— begin DATA EXCERPTS —
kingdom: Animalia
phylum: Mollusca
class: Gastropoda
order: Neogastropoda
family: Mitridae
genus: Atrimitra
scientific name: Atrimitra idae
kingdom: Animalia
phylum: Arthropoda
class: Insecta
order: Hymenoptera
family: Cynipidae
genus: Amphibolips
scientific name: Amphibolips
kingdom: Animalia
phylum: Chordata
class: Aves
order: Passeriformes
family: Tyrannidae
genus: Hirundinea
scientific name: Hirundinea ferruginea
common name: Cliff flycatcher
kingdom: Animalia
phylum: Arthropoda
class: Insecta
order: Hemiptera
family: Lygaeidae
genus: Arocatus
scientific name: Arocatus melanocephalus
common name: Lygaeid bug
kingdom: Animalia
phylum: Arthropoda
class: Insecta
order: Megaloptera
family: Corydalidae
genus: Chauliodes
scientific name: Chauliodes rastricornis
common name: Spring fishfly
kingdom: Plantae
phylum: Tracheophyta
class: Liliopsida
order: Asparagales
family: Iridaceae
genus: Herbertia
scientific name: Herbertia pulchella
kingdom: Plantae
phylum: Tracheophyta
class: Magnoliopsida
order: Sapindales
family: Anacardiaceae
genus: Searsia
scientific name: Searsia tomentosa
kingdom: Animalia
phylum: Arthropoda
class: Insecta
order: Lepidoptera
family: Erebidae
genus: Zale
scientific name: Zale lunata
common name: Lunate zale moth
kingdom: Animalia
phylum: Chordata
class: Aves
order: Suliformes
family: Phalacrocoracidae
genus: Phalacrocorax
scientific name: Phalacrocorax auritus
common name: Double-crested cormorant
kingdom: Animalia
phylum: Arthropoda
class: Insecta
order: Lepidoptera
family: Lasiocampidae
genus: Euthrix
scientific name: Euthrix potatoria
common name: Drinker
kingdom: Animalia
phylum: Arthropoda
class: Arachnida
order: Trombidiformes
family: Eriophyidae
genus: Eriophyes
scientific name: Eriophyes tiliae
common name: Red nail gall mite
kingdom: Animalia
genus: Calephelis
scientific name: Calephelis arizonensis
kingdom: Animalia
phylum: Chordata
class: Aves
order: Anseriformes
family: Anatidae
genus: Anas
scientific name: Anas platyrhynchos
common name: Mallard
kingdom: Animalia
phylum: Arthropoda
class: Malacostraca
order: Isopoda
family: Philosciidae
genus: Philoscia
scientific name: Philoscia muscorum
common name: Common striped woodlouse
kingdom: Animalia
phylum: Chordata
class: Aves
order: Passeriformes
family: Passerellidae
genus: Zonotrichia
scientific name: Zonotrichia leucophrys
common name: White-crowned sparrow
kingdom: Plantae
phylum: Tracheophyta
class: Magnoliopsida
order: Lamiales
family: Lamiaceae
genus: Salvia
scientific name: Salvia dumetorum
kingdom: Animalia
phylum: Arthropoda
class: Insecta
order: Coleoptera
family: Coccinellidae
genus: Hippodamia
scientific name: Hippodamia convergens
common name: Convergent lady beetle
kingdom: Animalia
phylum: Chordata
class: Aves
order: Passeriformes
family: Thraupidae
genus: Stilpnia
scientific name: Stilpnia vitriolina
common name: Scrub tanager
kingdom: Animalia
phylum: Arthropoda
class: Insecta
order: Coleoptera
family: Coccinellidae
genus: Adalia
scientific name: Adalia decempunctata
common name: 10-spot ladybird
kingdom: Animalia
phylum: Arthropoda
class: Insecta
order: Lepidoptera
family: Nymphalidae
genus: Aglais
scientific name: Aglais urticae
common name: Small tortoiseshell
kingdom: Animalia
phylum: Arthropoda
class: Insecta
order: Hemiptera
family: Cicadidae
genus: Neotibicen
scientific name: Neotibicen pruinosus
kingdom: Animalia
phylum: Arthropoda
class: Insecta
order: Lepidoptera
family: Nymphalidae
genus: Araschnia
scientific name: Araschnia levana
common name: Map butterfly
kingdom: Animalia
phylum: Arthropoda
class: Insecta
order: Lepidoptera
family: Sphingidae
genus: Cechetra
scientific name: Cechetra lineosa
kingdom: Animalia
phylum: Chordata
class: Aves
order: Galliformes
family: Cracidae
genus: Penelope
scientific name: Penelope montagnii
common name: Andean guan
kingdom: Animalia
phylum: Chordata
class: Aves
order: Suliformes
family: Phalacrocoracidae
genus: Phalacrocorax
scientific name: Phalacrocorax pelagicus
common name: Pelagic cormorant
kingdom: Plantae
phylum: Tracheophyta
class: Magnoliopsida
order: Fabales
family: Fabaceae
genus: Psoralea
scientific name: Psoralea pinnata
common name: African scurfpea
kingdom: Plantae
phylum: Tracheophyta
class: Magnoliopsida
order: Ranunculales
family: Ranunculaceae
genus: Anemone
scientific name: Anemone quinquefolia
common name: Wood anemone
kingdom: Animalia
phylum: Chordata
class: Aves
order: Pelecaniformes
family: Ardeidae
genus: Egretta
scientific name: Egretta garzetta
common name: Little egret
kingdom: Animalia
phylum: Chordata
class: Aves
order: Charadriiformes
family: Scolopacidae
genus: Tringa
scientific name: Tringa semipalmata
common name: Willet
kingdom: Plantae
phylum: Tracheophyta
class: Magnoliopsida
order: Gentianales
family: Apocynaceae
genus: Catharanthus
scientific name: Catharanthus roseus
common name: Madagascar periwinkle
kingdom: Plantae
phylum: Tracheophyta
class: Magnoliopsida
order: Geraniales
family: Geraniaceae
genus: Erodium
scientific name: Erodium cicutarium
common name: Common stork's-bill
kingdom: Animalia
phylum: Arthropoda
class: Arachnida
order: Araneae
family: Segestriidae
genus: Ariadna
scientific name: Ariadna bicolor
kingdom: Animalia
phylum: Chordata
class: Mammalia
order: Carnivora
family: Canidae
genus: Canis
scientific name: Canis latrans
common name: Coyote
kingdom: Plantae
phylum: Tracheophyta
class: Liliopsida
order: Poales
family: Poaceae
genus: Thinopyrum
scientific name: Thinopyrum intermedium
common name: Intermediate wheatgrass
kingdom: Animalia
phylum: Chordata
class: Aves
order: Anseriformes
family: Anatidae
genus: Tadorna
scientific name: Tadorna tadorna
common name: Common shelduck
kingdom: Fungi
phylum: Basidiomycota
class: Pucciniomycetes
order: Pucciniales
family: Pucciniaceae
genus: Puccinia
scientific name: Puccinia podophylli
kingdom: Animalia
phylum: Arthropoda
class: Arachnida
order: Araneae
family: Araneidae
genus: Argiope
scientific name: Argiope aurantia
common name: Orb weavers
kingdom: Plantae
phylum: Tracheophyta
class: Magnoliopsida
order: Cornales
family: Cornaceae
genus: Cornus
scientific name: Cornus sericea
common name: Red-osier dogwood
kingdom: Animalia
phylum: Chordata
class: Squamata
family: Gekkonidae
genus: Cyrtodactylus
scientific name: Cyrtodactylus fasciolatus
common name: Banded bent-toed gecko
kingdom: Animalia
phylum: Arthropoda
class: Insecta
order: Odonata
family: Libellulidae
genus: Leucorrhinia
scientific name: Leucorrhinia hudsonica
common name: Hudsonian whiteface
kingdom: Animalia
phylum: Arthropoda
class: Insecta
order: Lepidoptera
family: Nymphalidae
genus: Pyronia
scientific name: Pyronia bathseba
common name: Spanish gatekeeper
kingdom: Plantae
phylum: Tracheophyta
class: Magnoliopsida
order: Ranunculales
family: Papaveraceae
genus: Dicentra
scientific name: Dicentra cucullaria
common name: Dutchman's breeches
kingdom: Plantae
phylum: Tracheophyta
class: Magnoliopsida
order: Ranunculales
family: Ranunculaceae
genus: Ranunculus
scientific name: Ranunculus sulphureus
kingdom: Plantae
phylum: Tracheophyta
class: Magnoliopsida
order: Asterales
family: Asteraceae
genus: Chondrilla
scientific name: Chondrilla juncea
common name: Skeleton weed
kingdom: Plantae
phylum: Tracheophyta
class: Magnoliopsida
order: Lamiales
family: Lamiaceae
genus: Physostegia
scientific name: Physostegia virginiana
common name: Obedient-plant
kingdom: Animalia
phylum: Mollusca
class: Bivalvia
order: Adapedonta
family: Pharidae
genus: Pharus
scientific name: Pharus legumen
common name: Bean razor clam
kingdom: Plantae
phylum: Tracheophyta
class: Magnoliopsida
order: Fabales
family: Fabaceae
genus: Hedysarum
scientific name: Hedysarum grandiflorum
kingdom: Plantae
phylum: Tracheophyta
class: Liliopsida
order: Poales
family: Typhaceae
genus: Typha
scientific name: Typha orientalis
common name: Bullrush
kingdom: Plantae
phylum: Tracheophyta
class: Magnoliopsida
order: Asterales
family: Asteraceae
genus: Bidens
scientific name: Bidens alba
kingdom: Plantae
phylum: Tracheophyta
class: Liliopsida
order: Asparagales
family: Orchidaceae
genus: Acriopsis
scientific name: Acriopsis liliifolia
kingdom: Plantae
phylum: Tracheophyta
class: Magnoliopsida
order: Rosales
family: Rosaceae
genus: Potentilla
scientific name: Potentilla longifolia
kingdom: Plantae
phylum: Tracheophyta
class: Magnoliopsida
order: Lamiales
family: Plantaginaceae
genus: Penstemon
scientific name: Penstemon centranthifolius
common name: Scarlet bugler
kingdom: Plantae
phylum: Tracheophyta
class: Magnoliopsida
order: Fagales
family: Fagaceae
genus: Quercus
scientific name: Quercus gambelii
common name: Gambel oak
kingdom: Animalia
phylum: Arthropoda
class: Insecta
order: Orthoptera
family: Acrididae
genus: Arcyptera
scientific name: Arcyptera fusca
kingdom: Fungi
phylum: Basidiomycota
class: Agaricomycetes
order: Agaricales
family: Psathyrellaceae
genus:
— end DATA EXCERPTS —
Give every line of the listing from the line containing "order: Carnivora" down to the line containing "genus: Puccinia", both included, as a JSON list of strings with one string per line and blank lines left out.

• [EXERCISE OUTPUT]
[
  "order: Carnivora",
  "family: Canidae",
  "genus: Canis",
  "scientific name: Canis latrans",
  "common name: Coyote",
  "kingdom: Plantae",
  "phylum: Tracheophyta",
  "class: Liliopsida",
  "order: Poales",
  "family: Poaceae",
  "genus: Thinopyrum",
  "scientific name: Thinopyrum intermedium",
  "common name: Intermediate wheatgrass",
  "kingdom: Animalia",
  "phylum: Chordata",
  "class: Aves",
  "order: Anseriformes",
  "family: Anatidae",
  "genus: Tadorna",
  "scientific name: Tadorna tadorna",
  "common name: Common shelduck",
  "kingdom: Fungi",
  "phylum: Basidiomycota",
  "class: Pucciniomycetes",
  "order: Pucciniales",
  "family: Pucciniaceae",
  "genus: Puccinia"
]